═════ Task data
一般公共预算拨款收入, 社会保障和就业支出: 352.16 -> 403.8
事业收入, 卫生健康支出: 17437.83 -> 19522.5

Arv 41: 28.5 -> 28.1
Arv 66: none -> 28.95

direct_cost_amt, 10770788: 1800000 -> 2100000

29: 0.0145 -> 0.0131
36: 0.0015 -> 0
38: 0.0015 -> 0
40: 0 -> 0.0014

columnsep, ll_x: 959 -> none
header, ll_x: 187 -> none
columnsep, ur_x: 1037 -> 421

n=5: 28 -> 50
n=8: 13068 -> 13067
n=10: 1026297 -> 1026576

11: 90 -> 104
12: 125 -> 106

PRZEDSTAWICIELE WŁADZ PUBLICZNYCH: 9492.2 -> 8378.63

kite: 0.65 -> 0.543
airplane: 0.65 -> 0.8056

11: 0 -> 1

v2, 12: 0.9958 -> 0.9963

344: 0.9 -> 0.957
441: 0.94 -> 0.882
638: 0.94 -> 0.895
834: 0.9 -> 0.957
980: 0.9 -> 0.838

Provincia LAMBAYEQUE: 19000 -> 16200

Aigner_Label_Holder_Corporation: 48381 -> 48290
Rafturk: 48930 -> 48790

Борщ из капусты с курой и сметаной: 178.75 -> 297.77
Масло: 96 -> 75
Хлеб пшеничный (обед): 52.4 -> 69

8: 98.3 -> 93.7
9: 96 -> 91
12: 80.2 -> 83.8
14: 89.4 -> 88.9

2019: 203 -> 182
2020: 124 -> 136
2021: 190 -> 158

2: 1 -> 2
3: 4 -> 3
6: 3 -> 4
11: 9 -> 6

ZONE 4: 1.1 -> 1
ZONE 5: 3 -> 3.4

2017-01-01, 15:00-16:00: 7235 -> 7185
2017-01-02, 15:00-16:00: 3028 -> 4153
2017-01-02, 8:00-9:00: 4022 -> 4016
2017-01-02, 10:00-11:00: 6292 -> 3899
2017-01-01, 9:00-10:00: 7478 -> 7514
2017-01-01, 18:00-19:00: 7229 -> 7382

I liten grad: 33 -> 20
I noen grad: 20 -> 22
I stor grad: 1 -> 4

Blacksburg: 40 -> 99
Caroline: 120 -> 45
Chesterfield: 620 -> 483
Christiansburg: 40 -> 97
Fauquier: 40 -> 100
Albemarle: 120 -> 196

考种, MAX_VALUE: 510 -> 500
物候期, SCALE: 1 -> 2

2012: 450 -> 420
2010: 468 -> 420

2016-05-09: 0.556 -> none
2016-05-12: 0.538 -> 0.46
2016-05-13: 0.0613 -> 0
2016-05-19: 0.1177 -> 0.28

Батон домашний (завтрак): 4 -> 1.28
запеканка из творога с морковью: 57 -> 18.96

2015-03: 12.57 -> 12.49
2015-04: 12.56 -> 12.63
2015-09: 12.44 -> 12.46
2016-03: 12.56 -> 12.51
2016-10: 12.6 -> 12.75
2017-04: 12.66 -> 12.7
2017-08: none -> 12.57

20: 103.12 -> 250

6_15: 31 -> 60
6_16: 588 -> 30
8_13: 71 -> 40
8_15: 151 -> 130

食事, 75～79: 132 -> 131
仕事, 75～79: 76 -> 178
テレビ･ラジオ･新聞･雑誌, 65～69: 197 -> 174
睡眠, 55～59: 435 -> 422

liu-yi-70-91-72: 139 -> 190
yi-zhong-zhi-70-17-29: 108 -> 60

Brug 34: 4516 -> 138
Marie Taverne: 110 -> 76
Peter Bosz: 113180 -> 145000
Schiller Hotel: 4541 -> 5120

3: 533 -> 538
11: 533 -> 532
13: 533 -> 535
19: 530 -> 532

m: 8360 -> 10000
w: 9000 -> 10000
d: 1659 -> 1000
══════════
Problem description: Make an exact copy of every record listed above.

Solution to the problem:
一般公共预算拨款收入, 社会保障和就业支出: 352.16 -> 403.8
事业收入, 卫生健康支出: 17437.83 -> 19522.5

Arv 41: 28.5 -> 28.1
Arv 66: none -> 28.95

direct_cost_amt, 10770788: 1800000 -> 2100000

29: 0.0145 -> 0.0131
36: 0.0015 -> 0
38: 0.0015 -> 0
40: 0 -> 0.0014

columnsep, ll_x: 959 -> none
header, ll_x: 187 -> none
columnsep, ur_x: 1037 -> 421

n=5: 28 -> 50
n=8: 13068 -> 13067
n=10: 1026297 -> 1026576

11: 90 -> 104
12: 125 -> 106

PRZEDSTAWICIELE WŁADZ PUBLICZNYCH: 9492.2 -> 8378.63

kite: 0.65 -> 0.543
airplane: 0.65 -> 0.8056

11: 0 -> 1

v2, 12: 0.9958 -> 0.9963

344: 0.9 -> 0.957
441: 0.94 -> 0.882
638: 0.94 -> 0.895
834: 0.9 -> 0.957
980: 0.9 -> 0.838

Provincia LAMBAYEQUE: 19000 -> 16200

Aigner_Label_Holder_Corporation: 48381 -> 48290
Rafturk: 48930 -> 48790

Борщ из капусты с курой и сметаной: 178.75 -> 297.77
Масло: 96 -> 75
Хлеб пшеничный (обед): 52.4 -> 69

8: 98.3 -> 93.7
9: 96 -> 91
12: 80.2 -> 83.8
14: 89.4 -> 88.9

2019: 203 -> 182
2020: 124 -> 136
2021: 190 -> 158

2: 1 -> 2
3: 4 -> 3
6: 3 -> 4
11: 9 -> 6

ZONE 4: 1.1 -> 1
ZONE 5: 3 -> 3.4

2017-01-01, 15:00-16:00: 7235 -> 7185
2017-01-02, 15:00-16:00: 3028 -> 4153
2017-01-02, 8:00-9:00: 4022 -> 4016
2017-01-02, 10:00-11:00: 6292 -> 3899
2017-01-01, 9:00-10:00: 7478 -> 7514
2017-01-01, 18:00-19:00: 7229 -> 7382

I liten grad: 33 -> 20
I noen grad: 20 -> 22
I stor grad: 1 -> 4

Blacksburg: 40 -> 99
Caroline: 120 -> 45
Chesterfield: 620 -> 483
Christiansburg: 40 -> 97
Fauquier: 40 -> 100
Albemarle: 120 -> 196

考种, MAX_VALUE: 510 -> 500
物候期, SCALE: 1 -> 2

2012: 450 -> 420
2010: 468 -> 420

2016-05-09: 0.556 -> none
2016-05-12: 0.538 -> 0.46
2016-05-13: 0.0613 -> 0
2016-05-19: 0.1177 -> 0.28

Батон домашний (завтрак): 4 -> 1.28
запеканка из творога с морковью: 57 -> 18.96

2015-03: 12.57 -> 12.49
2015-04: 12.56 -> 12.63
2015-09: 12.44 -> 12.46
2016-03: 12.56 -> 12.51
2016-10: 12.6 -> 12.75
2017-04: 12.66 -> 12.7
2017-08: none -> 12.57

20: 103.12 -> 250

6_15: 31 -> 60
6_16: 588 -> 30
8_13: 71 -> 40
8_15: 151 -> 130

食事, 75～79: 132 -> 131
仕事, 75～79: 76 -> 178
テレビ･ラジオ･新聞･雑誌, 65～69: 197 -> 174
睡眠, 55～59: 435 -> 422

liu-yi-70-91-72: 139 -> 190
yi-zhong-zhi-70-17-29: 108 -> 60

Brug 34: 4516 -> 138
Marie Taverne: 110 -> 76
Peter Bosz: 113180 -> 145000
Schiller Hotel: 4541 -> 5120

3: 533 -> 538
11: 533 -> 532
13: 533 -> 535
19: 530 -> 532

m: 8360 -> 10000
w: 9000 -> 10000
d: 1659 -> 1000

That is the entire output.